High temperature large scale solar projects seem to be more efficient (than any other form of solar). They use some intermediate material rather than directly boiling water, because that allows lower capital costs per amount of energy. It also allows some thermal storage (more efficient than batteries) to partially deal with the difference between the profile of sunlight by time of day vs. the profile of electricity demand by time of day.
So where you have low cost desert land at a moderately low latitude in a place with a not terribly corrupt government, and near a place with high demand for electricity, you have the potential for solar to be almost competitive.
That is never going to add up to a significant fraction of the world's energy production.
I'm not sure any government is non corrupt enough for that to be a sane investment. The up front costs before results are too big a fraction.

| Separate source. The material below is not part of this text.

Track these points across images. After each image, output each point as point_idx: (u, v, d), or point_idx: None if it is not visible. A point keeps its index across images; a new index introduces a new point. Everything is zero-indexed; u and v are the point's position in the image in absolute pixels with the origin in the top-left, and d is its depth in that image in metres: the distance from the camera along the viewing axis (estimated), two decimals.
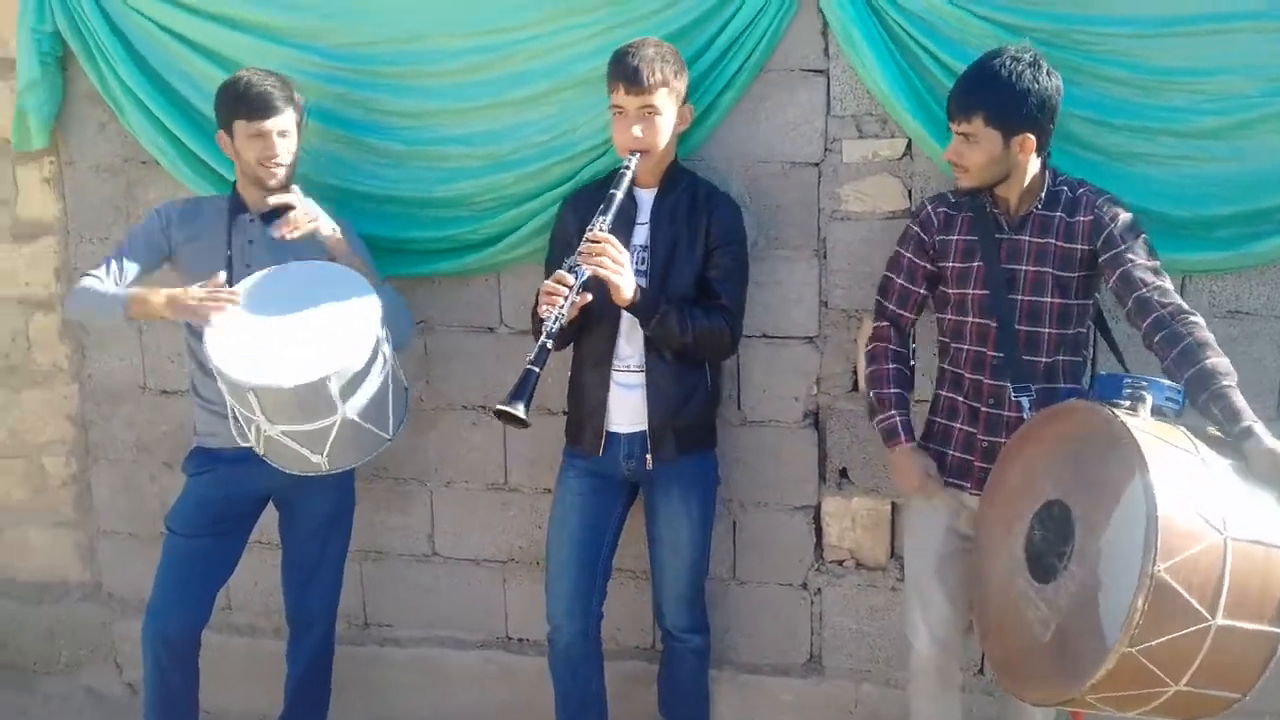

1) Private funding: Once it's built, the government will decide those rich individuals or corporations don't deserve the ongoing income and will confiscate or tax to the point of confiscation.
2) Public funding: As we see with billions in less sound solar projects, government funding goes to projects controlled by the big contributors to the most corrupt Democrats. The supposed project is just a cover. The money goes out the back door in a variety of ways leading by complicated paths into the pockets of those campaign contributors. Except for rare glitches (like Solyndra) the disaster can be easily hidden past the end of even a second 4 year term. But ultimately it is a hole that money goes into and electricity does not come out.
Such research and gradual improvements have been ongoing for many decades with significant progress....
Anyway don't ask for the "start" of research that is already very well funded and has been in progress for many decades.
I wasn't talking about improving current technology further, but about searching for different means of storing power. If there's not much room for improvement, it makes sense to search for entirely different approach.
There was actually a nuclear meltdown before chirnobyl: It was in Idaho, but was more successfully covered up. It wasn't as bad, though, because it was a smaller meltdown in a much less populated area. Here's a wikipedia page on it.
Fusion would be much nicer: It only generates neutrons and helium (assuming Heavy Water fusion) which settle down quite quickly (just let the neutrons hit some water and you get more fuel), and puts out a lot more power, but it has some real problems to go along with it, like melting just about anything we can contain it with. Cleaner than nuclear, smaller than Solar, cheaper (in concept) than just about anything. Just doesn't work quite yet, outside of the weaponized industry.
Also, I bet we could use fusion energy to break down the radioactive isotopes from fission (classic nuclear) reactors, so no more waste there either: It would be fairly trivial to break it down into something stable.